La France, au début de l’année 1800, dispose de trois armées: En Belgique, 20,000 hommes sous Augereau doivent s’opposer à un débarquement éventuel des Anglais. Sur le Rhin, 100,000 hommes sous le commandement de Moreau  font face au corps principal autrichien, aux ordres du maréchal Kray. Le problème est que Moreau est peu sûr. D’un caractère velléitaire, ce général, poussé par sa femme et sa belle-mère, est jaloux de Napoléon et se montre sensible aux appels des sirènes bourboniennes. En Italie, Masséna avec 40,000 hommes, s’efforcent de contenir les attaques du maréchal Mélas, qui dispose de forces trois fois supérieures.

 

Dès décembre 1799, prévoyant le danger mortel d’un envahissement du territoire, Napoléon avait prescrit la formation d’une armée de réserve qui sera rassemblée dans la région de Dijon, en mesure, selon les circonstances, d’agir vers le Rhin ou vers l’Italie.

 

Le 8 mars 1800, il rédige une proclamation qui sera lue et affichée par les tambours de ville et les gardes champêtres dans toutes les communes de France :

 

« Français et Françaises,

 

Vous désirez la paix. Votre gouvernement la désire avec plus d’ardeur encore. Ses premiers vœux, ses démarches constantes ont été pour elle. Le ministère anglais a fait connaître le fond de son horrible politique: déchirer la France, détruire sa marine et ses ports; l’effacer du tableau de l’Europe et l’abaisser au niveau des puissances secondaires;  tenir toutes les nations du continent divisées pour s’emparer du commerce de toutes et s’enrichir de leurs dépouilles;  c’est pour atteindre ces objectifs que l’Angleterre répand l’or, prodigue les promesses et multiplient les intrigues…

 

Pour faire face, il  faut de l’argent, du fer et des soldats. Que tous s’empressent de payer le tribut qu’ils doivent à la défense commune. Que les jeunes citoyens se lèvent. Ce n’est plus pour des factions, ce n’est plus pour le bon plaisir de tyrans qu’ils vont s’armer; c’est pour la garantie de ce qu’ils ont de plus cher, c’est pour l’honneur de la France, c’est pour les intérêts sacrés de l’humanité… »

 

Cette proclamation produit un élan extraordinaire dans tout le pays. Chacun court payer ses impôts; ceux qui en ont la possibilité en rajoutent. Les jeunes gens se bousculent avec enthousiasme dans les bureaux de recrutement et en sortent dépités quand les quotas ne permettent pas leur engagement dans l’armée. Le département des Vosges remporte la palme du meilleur parmi les meilleurs et, en récompense, se voit attribuer le nom d’une place de Paris. Cette place des Vosges, située tout près de la Bastille, avec ses galeries et son jardin public est encore aujourd’hui une des plus belles de Paris. Victor Hugo y avait établi sa résidence.

 

À partir de maintenant, dans cette vie de Napoléon, nous allons souvent citer deux témoins oculaires:

 

Jean Roch Coignet, un  grognard parmi les plus célèbres de la Grande Armée et le premier à être décoré de la Légion d’Honneur. Incorporé en 1800, à l’âge de 23 ans dans la 96e demi-brigade d’infanterie, il ne sait ni lire ni écrire (comme 80% des Français avant le Consulat) mais il apprend, comme il nous le dit, entre Friedland et Wagram, ce qui lui permet de terminer sa carrière comme capitaine de la garde impériale et de nous laisser des carnets passionnants… dont il a commencé la rédaction alors qu’il avait 72 ans:  «J’ai retenu ce que l’Empereur nous avait dit bien des fois, que l’homme peut ce qu’il veut.

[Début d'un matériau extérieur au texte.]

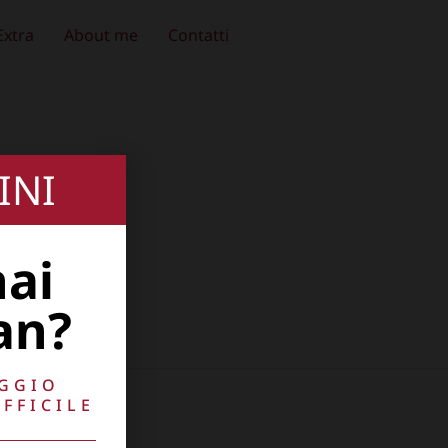
Extra
About me
Contatti
INI
hai
an?
AGGIO
FFICILE
10741009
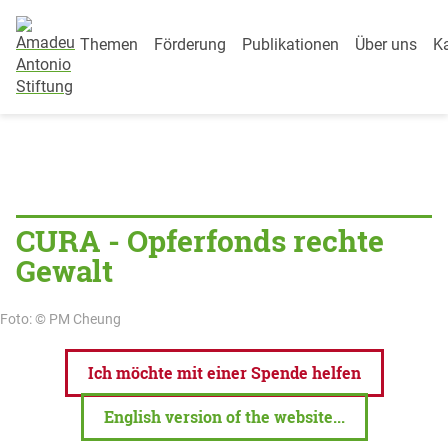
Category Menu
Weiter zum Inhalt
Themen
Förderung
Publikationen
Über uns
Ka
Startseite
»
Projekt
»
Opferfonds CURA
Opferfonds CURA
CURA - Opferfonds rechte
Gewalt
Foto: © PM Cheung
Ich möchte mit einer Spende helfen
English version of the website...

J’ai travaillé avec confiance et je livre à mes compatriotes, à mes amis, aux survivants de mes compagnons d’armes, l’histoire d’un vieux soldat racontée par lui-même. Elle leur rappellera une époque qui semble aujourd’hui fabuleuse.

 

Le colonel Marcellin Marbot. Fils de général, appartenant à la petite noblesse provinciale, Marbot est né le 18 août 1782, au château de Larivière, aux confins du Limousin et du Quercy, aujourd’hui département de la Corrèze. En 1800, il n’a pas encore 18 ans, mais il a déjà fait preuve, comme hussard de Bercheny, d’une bravoure qui ne se démentira jamais tout au long de sa carrière. Marbot, c’est l’image héroïque d’un citoyen et d’un soldat qui aima passionnément la France.

 

Le 5 avril 1800, Mélas passe à l’offensive en Italie. Il confie au  général Ott, la mission d’anéantir la petite armée de Masséna et engage le gros de ses forces vers le Var avec l’intention d’envahir la France, par la côte d’azur, avec l’appui des canons de la marine anglaise.

 

Le 24 avril 1800, le Premier Consul Bonaparte donne au général Moreau l’ordre formel, presque sous forme d’ultimatum, de franchir le Rhin et d’attaquer les Autrichiens. Moreau finit par obéir. Le 3 mai, le général Lecourbe remporte la victoire de Stobach et Gouvion Saint-Cyr, celle d’Engen. Suivent les victoires de Moeskirsh et de Biberach. Le 9 mai, le maréchal Kray est en retraite sur tout le front.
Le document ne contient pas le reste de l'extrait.